In Lament - Princeton Theological Seminary

On Saturday afternoon, eighty-six year old Ruth Whitfield was just stopping by the Tops grocery store in East Buffalo after spending another day caring for her husband who resides in a nearby assisted living residence. For fifty years she had been a member of the Durham AME Zion Church, where she sang in the choir. Then her life was violently taken by a white supremacist who livestreamed his slaughter of Mrs. Whitfield’s life along with the others who also thought they were just stopping by their neighborhood grocery.

This is only the latest in a long torrent of racist shootings in our country, following the massacres of nine African Americans in a Charleston church Bible study in 2015, eleven Jews worshiping in a Pittsburgh synagogue in 2018, more than twenty Latinx persons in an El Paso Walmart in 2019, and a horrible span of violence against Asian Americans last year, including six who were murdered in Atlanta’s health spas.
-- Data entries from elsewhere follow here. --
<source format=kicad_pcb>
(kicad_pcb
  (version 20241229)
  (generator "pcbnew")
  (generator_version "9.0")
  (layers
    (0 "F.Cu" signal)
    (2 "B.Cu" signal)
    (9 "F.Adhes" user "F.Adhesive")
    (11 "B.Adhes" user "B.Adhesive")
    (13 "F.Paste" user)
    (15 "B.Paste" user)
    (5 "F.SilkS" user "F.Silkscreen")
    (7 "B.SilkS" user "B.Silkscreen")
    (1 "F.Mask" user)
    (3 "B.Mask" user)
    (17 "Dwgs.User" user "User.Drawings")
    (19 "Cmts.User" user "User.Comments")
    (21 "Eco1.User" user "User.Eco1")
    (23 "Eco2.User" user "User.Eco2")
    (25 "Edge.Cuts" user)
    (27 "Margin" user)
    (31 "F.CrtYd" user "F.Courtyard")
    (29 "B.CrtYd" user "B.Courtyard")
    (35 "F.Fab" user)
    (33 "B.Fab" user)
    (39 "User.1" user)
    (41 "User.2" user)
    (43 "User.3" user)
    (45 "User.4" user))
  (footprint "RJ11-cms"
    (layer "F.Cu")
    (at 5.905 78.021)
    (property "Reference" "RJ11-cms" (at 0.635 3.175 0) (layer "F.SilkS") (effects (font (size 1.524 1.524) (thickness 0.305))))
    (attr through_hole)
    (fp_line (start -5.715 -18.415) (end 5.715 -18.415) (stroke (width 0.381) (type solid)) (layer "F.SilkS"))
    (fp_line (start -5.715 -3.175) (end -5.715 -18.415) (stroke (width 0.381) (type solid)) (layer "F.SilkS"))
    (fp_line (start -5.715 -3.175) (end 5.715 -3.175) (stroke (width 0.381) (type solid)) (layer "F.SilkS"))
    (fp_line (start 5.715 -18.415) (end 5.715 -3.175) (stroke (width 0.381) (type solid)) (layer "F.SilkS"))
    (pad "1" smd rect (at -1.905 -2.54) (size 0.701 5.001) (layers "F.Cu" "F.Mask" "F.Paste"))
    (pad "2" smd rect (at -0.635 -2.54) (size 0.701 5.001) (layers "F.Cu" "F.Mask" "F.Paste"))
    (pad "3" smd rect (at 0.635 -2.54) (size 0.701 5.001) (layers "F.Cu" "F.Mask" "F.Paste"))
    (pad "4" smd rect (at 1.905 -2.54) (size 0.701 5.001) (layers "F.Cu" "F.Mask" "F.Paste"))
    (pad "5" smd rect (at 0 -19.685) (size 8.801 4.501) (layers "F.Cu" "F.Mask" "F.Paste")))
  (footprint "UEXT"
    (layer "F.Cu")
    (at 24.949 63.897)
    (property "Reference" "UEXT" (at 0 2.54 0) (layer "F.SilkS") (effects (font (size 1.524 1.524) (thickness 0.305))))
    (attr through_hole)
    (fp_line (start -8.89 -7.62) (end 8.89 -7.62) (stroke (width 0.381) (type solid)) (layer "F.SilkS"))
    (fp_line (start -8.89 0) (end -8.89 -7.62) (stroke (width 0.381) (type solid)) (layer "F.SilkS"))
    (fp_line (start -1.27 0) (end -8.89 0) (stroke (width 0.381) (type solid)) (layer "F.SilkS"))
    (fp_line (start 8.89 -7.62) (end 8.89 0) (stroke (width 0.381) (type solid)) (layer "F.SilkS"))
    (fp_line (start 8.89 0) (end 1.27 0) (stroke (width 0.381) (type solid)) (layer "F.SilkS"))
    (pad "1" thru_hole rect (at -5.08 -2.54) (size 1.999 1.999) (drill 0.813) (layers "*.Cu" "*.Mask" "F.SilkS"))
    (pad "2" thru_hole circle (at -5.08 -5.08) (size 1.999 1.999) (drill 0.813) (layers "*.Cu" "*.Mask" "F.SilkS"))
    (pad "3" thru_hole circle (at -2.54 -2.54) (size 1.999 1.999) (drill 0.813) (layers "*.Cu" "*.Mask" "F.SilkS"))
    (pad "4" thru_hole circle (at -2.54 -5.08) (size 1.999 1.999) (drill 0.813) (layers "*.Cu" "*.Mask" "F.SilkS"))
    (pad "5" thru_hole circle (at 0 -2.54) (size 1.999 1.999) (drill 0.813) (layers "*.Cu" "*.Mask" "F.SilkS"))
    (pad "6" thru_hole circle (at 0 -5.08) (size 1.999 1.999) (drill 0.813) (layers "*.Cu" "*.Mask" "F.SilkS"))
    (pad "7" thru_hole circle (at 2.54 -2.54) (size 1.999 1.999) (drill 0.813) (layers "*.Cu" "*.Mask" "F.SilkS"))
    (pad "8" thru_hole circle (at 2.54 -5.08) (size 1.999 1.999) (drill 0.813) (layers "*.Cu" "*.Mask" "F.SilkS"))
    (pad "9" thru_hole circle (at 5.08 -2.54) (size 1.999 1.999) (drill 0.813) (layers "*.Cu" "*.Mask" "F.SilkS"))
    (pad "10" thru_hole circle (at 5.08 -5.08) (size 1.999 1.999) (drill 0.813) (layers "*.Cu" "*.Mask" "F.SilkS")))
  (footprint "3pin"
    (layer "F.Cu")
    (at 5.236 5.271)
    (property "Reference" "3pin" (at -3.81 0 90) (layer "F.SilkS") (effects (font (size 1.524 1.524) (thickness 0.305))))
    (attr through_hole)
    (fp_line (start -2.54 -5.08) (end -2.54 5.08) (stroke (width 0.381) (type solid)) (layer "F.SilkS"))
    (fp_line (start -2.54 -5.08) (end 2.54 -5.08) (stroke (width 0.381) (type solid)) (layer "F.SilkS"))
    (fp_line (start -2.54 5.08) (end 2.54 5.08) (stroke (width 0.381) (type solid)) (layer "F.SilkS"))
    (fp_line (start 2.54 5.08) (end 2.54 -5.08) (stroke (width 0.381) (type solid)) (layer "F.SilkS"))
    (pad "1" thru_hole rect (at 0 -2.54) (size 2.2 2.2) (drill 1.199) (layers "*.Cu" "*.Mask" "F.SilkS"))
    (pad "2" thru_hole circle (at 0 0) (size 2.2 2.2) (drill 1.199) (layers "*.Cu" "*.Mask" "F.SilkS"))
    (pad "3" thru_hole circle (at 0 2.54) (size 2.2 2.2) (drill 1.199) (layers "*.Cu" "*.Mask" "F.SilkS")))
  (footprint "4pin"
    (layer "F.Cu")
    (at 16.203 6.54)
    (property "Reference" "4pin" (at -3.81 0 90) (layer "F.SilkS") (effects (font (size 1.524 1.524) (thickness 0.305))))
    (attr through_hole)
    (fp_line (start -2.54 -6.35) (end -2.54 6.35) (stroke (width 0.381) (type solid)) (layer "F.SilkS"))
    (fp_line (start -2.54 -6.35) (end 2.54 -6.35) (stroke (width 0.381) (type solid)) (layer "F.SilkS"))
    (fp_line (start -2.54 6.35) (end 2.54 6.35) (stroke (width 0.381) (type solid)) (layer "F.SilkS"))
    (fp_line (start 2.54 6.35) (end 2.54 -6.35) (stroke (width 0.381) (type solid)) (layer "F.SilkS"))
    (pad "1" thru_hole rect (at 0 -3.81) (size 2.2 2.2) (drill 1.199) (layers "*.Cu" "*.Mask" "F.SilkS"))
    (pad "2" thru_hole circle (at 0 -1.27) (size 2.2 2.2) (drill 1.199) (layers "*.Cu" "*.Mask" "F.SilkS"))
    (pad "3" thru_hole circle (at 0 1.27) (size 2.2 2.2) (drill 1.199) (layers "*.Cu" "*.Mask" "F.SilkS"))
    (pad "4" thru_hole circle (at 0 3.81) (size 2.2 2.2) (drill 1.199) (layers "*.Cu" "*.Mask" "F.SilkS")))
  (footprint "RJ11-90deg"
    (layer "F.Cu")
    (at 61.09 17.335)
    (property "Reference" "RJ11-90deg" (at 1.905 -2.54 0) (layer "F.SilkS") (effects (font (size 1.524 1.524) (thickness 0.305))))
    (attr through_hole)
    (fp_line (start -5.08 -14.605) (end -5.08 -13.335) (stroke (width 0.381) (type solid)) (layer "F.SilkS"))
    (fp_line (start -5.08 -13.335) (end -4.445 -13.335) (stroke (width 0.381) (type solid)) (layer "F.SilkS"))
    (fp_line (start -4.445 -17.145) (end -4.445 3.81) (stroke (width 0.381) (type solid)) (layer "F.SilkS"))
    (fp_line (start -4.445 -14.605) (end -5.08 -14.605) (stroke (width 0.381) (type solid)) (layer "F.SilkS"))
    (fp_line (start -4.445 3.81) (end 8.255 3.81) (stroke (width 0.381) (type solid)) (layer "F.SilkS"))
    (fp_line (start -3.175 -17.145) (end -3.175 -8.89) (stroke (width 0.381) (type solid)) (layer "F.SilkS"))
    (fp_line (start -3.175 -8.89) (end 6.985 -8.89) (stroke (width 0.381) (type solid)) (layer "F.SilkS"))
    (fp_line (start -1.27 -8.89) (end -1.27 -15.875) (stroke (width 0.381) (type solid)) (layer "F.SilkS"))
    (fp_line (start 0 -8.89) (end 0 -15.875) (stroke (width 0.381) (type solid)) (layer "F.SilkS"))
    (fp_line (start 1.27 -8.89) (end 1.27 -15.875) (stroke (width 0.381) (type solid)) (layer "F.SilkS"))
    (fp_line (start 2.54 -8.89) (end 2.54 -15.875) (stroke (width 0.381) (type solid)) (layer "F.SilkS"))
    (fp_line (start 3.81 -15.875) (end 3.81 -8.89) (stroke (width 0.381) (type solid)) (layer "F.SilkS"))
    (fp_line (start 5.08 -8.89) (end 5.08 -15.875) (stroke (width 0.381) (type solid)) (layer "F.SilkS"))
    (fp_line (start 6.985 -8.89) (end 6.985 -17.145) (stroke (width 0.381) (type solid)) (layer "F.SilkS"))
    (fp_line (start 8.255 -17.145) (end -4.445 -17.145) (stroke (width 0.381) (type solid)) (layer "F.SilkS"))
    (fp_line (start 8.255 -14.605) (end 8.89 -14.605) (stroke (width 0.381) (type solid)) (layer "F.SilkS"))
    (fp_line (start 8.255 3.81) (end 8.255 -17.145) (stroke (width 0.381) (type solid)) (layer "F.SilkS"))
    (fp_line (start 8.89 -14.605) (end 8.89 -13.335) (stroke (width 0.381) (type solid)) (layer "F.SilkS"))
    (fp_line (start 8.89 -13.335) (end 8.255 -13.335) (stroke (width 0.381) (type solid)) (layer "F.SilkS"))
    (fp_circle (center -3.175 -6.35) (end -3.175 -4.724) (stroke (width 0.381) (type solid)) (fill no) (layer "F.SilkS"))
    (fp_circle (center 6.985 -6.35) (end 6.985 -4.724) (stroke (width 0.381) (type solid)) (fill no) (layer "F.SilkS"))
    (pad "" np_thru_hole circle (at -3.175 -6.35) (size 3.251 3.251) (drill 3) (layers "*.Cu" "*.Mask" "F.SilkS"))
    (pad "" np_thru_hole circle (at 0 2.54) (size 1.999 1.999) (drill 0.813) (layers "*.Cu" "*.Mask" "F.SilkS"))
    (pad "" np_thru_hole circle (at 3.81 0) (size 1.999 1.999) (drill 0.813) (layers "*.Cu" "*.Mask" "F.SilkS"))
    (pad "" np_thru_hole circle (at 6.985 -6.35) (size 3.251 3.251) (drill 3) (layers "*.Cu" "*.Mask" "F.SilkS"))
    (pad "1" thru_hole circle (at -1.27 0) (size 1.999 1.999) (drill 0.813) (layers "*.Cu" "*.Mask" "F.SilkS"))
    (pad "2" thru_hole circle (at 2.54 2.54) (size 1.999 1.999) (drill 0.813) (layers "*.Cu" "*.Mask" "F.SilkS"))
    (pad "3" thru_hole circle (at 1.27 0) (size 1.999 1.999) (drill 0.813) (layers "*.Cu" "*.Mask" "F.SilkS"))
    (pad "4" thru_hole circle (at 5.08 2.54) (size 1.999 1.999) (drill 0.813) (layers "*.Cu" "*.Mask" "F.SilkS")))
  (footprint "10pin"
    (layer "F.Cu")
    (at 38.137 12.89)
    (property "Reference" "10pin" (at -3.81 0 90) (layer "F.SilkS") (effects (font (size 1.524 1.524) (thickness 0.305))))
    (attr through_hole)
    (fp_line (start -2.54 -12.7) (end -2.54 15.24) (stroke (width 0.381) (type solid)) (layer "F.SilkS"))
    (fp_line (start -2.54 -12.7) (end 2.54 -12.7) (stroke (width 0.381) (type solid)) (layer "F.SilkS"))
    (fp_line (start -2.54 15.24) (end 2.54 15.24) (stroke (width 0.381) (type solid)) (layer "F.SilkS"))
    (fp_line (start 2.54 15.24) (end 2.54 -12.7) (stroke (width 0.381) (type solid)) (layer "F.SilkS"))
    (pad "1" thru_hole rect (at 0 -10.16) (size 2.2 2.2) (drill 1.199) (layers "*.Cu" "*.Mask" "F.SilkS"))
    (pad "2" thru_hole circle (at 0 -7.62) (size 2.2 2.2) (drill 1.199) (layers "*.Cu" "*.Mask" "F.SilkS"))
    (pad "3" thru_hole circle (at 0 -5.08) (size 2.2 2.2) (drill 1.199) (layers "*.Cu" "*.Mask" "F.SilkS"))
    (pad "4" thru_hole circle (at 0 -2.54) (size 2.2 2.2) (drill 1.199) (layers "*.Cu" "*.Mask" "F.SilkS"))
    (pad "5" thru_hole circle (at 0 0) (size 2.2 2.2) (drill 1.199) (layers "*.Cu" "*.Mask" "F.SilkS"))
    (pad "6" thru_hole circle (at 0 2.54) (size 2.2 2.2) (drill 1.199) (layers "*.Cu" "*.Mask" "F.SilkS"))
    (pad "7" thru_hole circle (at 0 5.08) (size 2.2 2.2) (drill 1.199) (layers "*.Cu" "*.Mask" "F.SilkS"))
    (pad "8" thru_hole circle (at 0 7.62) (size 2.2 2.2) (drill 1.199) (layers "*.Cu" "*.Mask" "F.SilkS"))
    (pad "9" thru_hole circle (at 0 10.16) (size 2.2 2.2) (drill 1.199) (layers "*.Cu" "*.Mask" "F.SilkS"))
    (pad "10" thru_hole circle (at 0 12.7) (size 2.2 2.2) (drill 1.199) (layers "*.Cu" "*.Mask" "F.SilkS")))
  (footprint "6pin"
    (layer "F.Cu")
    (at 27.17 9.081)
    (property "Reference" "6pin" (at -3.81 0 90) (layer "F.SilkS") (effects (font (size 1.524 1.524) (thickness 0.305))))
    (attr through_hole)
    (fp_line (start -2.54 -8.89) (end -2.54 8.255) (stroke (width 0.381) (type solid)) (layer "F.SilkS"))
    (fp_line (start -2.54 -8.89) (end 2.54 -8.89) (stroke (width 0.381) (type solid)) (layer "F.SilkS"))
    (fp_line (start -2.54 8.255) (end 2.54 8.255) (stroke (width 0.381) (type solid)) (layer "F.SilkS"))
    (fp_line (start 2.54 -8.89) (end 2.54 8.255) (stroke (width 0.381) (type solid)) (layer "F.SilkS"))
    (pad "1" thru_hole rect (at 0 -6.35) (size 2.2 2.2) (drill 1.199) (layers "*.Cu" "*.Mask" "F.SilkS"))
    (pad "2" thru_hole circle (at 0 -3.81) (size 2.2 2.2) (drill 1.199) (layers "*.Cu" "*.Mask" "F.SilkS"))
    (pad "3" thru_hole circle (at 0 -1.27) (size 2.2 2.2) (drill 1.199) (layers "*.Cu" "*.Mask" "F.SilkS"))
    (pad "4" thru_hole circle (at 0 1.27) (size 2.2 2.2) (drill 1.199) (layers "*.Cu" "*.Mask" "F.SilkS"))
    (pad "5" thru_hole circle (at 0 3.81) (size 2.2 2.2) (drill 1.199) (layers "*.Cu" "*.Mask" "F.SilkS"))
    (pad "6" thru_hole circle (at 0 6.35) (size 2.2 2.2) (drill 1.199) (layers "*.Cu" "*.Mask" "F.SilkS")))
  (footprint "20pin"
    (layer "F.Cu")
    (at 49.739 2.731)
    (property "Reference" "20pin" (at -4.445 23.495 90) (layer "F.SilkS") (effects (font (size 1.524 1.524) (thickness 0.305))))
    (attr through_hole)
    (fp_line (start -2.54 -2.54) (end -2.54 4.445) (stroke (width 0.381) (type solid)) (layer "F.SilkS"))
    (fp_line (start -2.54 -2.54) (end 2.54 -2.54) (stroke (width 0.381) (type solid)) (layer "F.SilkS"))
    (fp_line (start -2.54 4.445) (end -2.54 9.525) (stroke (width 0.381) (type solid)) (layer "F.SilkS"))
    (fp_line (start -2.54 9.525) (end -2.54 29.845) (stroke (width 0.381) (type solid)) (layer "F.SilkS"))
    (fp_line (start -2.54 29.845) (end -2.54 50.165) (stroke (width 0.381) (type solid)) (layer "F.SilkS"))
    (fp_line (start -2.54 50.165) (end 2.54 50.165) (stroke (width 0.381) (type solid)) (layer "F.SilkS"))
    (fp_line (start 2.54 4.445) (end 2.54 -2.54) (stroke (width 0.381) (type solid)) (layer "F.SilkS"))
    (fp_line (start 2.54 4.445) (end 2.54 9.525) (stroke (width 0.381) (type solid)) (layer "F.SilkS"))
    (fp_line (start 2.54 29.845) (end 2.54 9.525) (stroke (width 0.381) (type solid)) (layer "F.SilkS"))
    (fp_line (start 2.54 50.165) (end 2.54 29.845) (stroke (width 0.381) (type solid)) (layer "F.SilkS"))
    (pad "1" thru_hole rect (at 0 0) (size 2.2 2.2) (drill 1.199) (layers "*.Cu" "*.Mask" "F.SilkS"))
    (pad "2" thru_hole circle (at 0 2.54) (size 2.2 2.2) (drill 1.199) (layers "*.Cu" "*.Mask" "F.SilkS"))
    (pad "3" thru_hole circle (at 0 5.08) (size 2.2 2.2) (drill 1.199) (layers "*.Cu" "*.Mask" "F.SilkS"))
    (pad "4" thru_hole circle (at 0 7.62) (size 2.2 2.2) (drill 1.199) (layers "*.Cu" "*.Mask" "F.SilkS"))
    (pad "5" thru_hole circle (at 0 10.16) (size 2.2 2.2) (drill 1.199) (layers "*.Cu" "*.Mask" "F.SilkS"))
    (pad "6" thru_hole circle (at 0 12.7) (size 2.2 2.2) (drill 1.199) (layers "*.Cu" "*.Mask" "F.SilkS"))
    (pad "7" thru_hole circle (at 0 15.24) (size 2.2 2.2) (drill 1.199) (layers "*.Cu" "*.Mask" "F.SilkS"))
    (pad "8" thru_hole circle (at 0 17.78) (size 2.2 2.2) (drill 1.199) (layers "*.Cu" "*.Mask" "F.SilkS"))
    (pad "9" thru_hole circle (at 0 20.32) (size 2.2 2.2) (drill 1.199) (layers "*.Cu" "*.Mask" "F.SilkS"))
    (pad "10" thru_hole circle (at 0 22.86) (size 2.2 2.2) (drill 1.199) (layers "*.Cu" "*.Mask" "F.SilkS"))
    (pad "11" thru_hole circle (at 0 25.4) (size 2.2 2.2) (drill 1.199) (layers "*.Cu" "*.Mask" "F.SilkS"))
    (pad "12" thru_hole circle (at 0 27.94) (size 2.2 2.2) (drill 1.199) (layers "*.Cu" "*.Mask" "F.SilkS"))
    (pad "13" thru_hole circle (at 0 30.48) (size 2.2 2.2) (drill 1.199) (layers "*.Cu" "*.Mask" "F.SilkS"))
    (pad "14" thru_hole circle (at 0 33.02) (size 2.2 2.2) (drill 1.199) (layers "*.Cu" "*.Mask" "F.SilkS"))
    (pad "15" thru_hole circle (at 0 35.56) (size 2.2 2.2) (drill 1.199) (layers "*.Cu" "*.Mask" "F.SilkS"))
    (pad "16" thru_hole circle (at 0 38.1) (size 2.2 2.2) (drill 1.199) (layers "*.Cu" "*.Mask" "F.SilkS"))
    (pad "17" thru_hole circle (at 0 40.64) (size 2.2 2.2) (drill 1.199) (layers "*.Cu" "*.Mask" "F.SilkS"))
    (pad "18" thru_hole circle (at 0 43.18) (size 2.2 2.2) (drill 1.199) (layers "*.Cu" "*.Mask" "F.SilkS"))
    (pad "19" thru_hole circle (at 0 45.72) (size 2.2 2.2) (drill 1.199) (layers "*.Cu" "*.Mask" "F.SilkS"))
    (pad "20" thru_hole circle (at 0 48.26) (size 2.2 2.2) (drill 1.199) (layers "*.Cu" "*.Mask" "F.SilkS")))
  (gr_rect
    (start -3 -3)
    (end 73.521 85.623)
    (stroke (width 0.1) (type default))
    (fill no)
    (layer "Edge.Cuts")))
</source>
But these are not just numbers. They are all persons like Ruth Whitfield, who were quietly and faithfully going about their lives, created in the image of God with dignity and honor, and whose holy lives were obliterated by readily available guns wielded by white men whose violence was cultivated by pervasive racism.

The gunman’s decision to livestream his slaughter of the innocent lives in a grocery store assumed there was an audience for his atrocity. And the horrible reality is that he was right. The document he published before the shooting cited references to the murder of those at the Mother Emanuel Church in Charleston and the slaughter of fifty-one Muslims in New Zealand. Each of these horrors seems to feed the next one.

So when people of color don’t feel safe in a grocery store and the other public spaces of daily life, and when their hearts feel the age-old hurt of spoiling the innocence of their children with the cruel acknowledgment of the dangers directed toward them because of the color of their skin, all of us as members of the human community are called to do more than simply understand their pain. We are called to be allies with them in the pursuit of change.

Our Seminary joins the houses of worship around the country in deep lament over all of the people, including Ruth Whitfield, who have been murdered by the racism that persists in our nation. We will continue to form leaders committed to a more just society, and we will keep proclaiming the biblical vision of a city with a river of life flowing through it that nurtures abundant life for all of God’s beloved creation.

There will be a service of prayer in the Seminary Chapel today at noon. Everyone is invited to attend.